Some other options: First, I imagine China's government would be motivated to thinking hard about X-risks, particularly in AI and bioweapons -- and they'd have the decisiveness, centralized control, and resources to really make a difference. If they can build 20,000 miles of high-speed rail in just one decade, they could probably make substantial progress on any challenge that catches the Politburo's attention. Also, they tend to take a much longer-term perspective than Western 'democracies', planning fairly far into the mid to late 21st century. And of course if they don't take AI X-risk seriously, all other AI safety work elsewhere may prove futile.

Second, China is very concerned about 'soft power' -- global influence through its perceived magnanimity. This is likely to happen through government do-gooding rather than from private charitable donations. But gov't do-gooding could be nudged into more utilitarian directions with some influence from EA insights -- e.g. China eliminating tropical diseases in areas of Africa where it's already a neocolonialist resource-extraction power, or reducing global poverty or improving governance in countries that could become thriving markets for its exports.
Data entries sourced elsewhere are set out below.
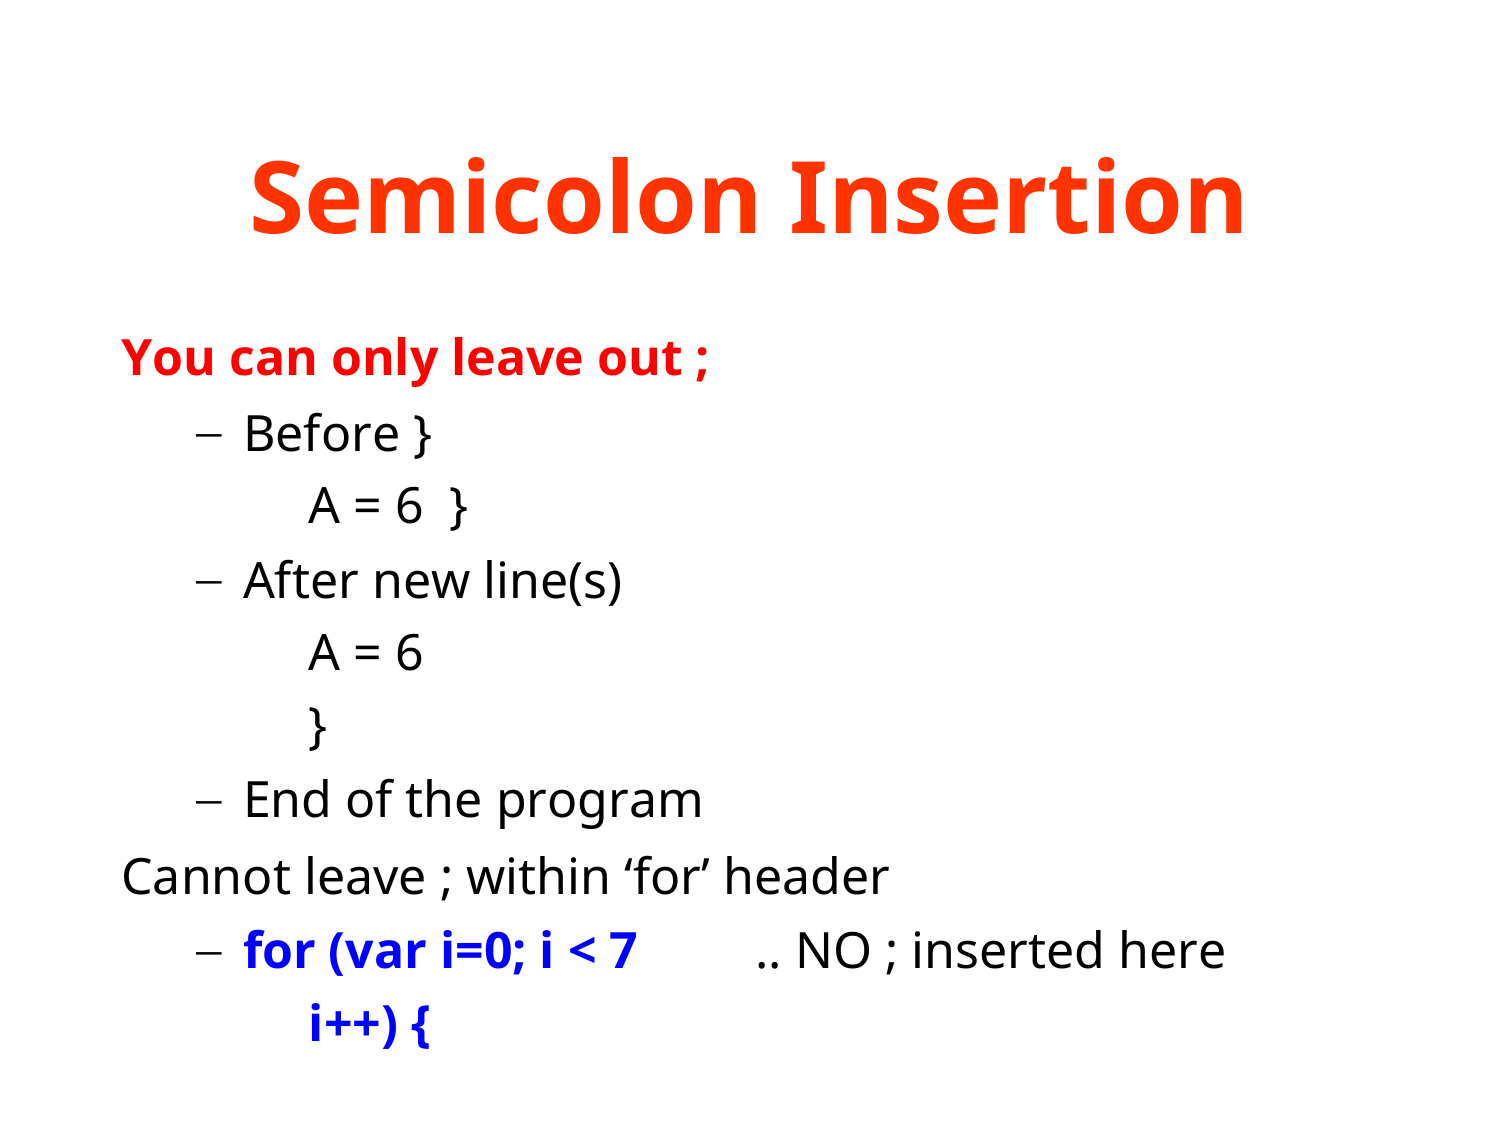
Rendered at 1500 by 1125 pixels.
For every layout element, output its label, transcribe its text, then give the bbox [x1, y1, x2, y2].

title Semicolon Insertion [112, 99, 1388, 288]
list You can only leave out ; Before } A = 6 } After new line(s) A = 6 } End of the program Cannot leave ; within ‘for’ header for (var i=0; i < 7 .. NO ; inserted here i++) { [106, 324, 1382, 1059]
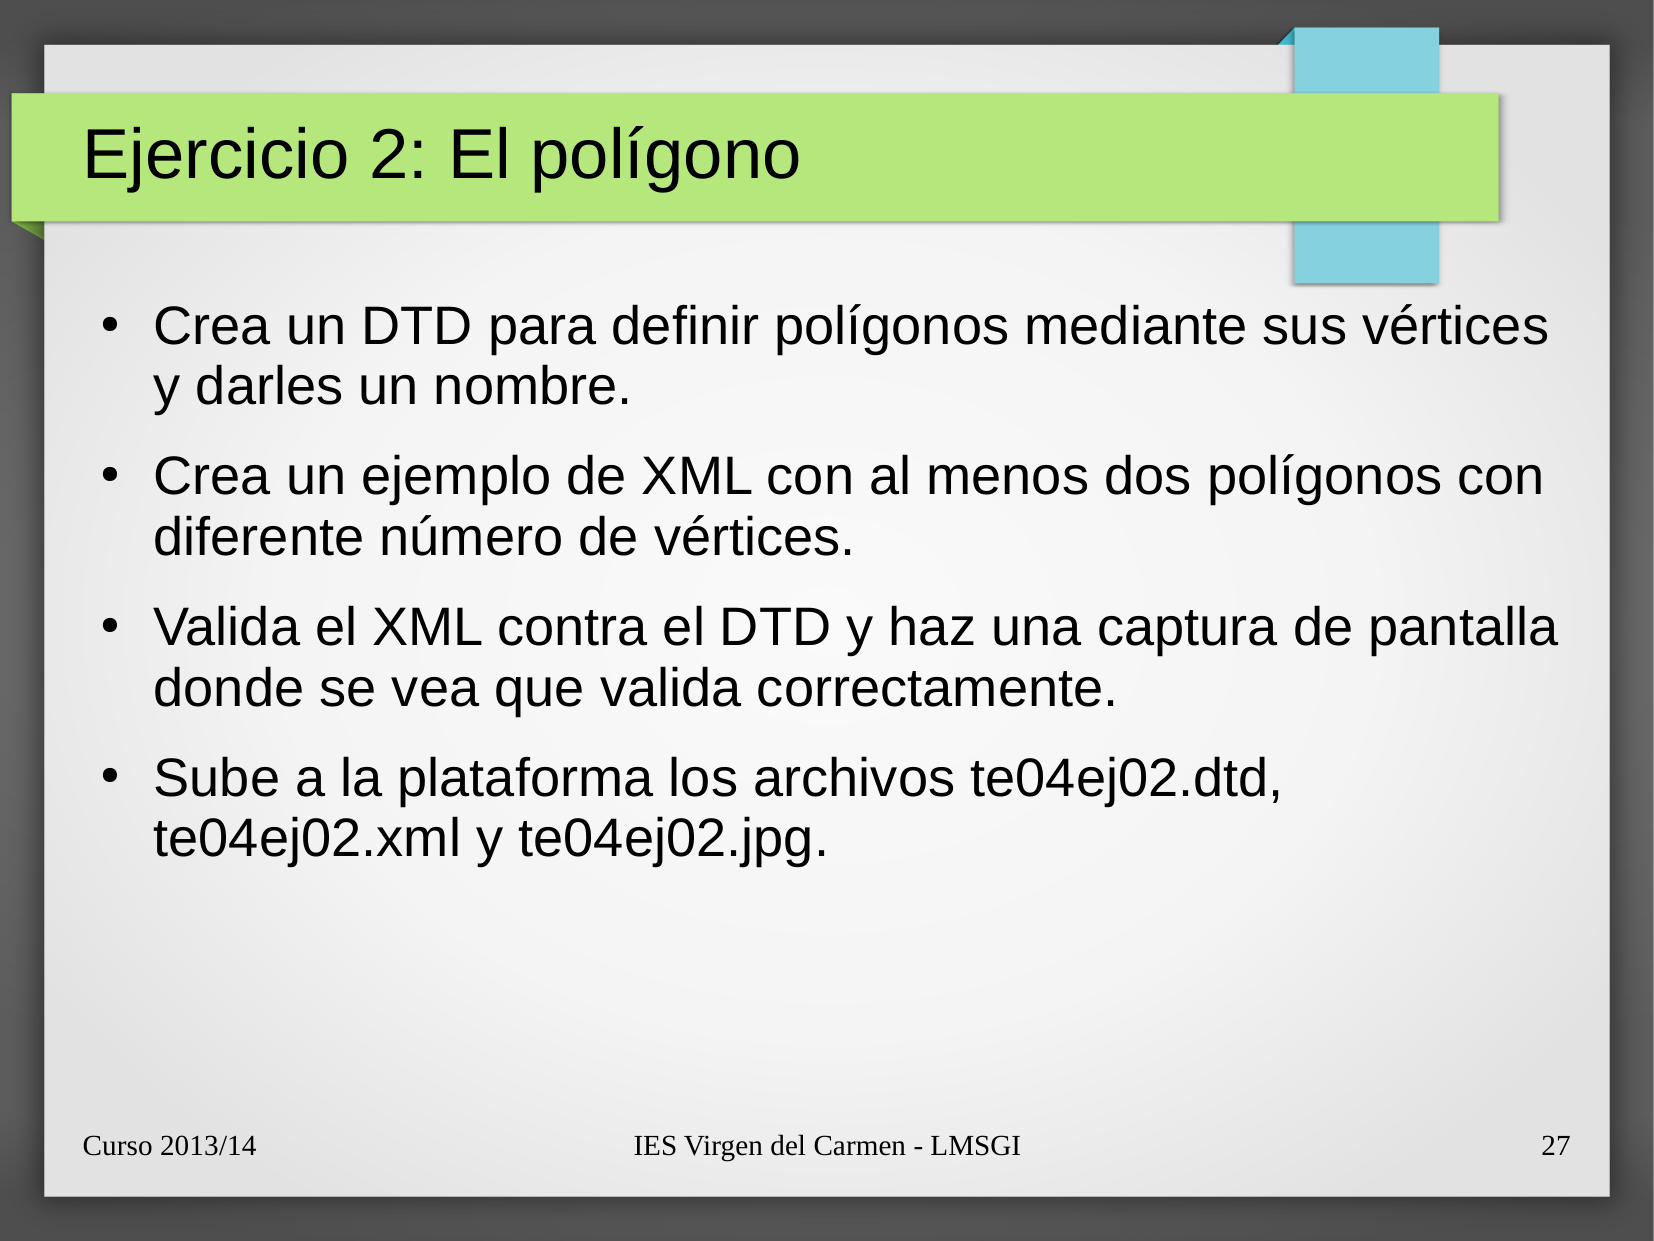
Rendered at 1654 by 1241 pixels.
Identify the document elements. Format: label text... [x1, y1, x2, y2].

picture [0, 0, 1654, 1241]
title Ejercicio 2: El polígono [82, 94, 1264, 213]
list Crea un DTD para definir polígonos mediante sus vértices y darles un nombre. Crea un ejemplo de XML con al menos dos polígonos con diferente número de vértices. Valida el XML contra el DTD y haz una captura de pantalla donde se vea que valida correctamente. Sube a la plataforma los archivos te04ej02.dtd, te04ej02.xml y te04ej02.jpg. [82, 295, 1571, 1015]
Third, lab meat & animal welfare: China's government knows that a big source of subjective well-being for people, and a contributor to 'social stability', is meat consumption. They consume more than half of all pork globally, and have a 'strategic pork reserve': https://www.cnbc.com/id/100795405. But they plan to reduce meat consumption by 50% for climate change reasons: https://www.theguardian.com/world/2016/jun/20/chinas-meat-consumption-climate-change This probably creates a concern for the gov't: people love their pork, but if they're told to simply stop eating it in the service of reducing global warming, they will be unhappy. The solution could be lab-grown meat. If China invested heavily in that technology, they could have all the climate-change benefits of reduced livestock farming, but people wouldn't be resentful and unhappy about having to eat less meat. So that seems like a no-brainer to get the Chinese gov't interested in lab meat.

Fourth, with rising affluence, young Chinese middle-class people are likely to have the kind of moral/existential/meaning-of-life crises that hit the US baby boomers in the 1960s. They may be looking for something genuinely meaningful to do with their lives beyond workaholism & consumerism. I think 80k hours could prove very effective in filling this gap, if it developed materials suited to the Chinese cultural, economic, and educational context.

Comment author: Austen_Forrester 10 January 2018 07:11:36PM 0 points [-]

I didn't mean to imply that it was hopeless to increase charitable giving in China, rather the opposite, that it's so bad it can only go up! Besides that, I agree with all your points.

The Chinese government already provides foreign aid in Africa to make it possible to further their interests in the region. I was thinking of how we could possibly get them to expand it. The government seems almost impossible to influence, but perhaps EAs could influence African governments to try to solicit more foreign aid from China? It could have a negative consequence, however, in that receiving more aid from China may make Africa more susceptible to accepting bad trade deals, etc.

I don't know how to engage with China, but I do strongly feel that it holds huge potential for both altruism and also GCRs, which shouldn't be ignored. I like CEA's approach of seeking expertise on China generalist experts. There are a number of existing Western-China think tanks that could be useful to the movement, but I think that a "China czar" for EA is a necessity.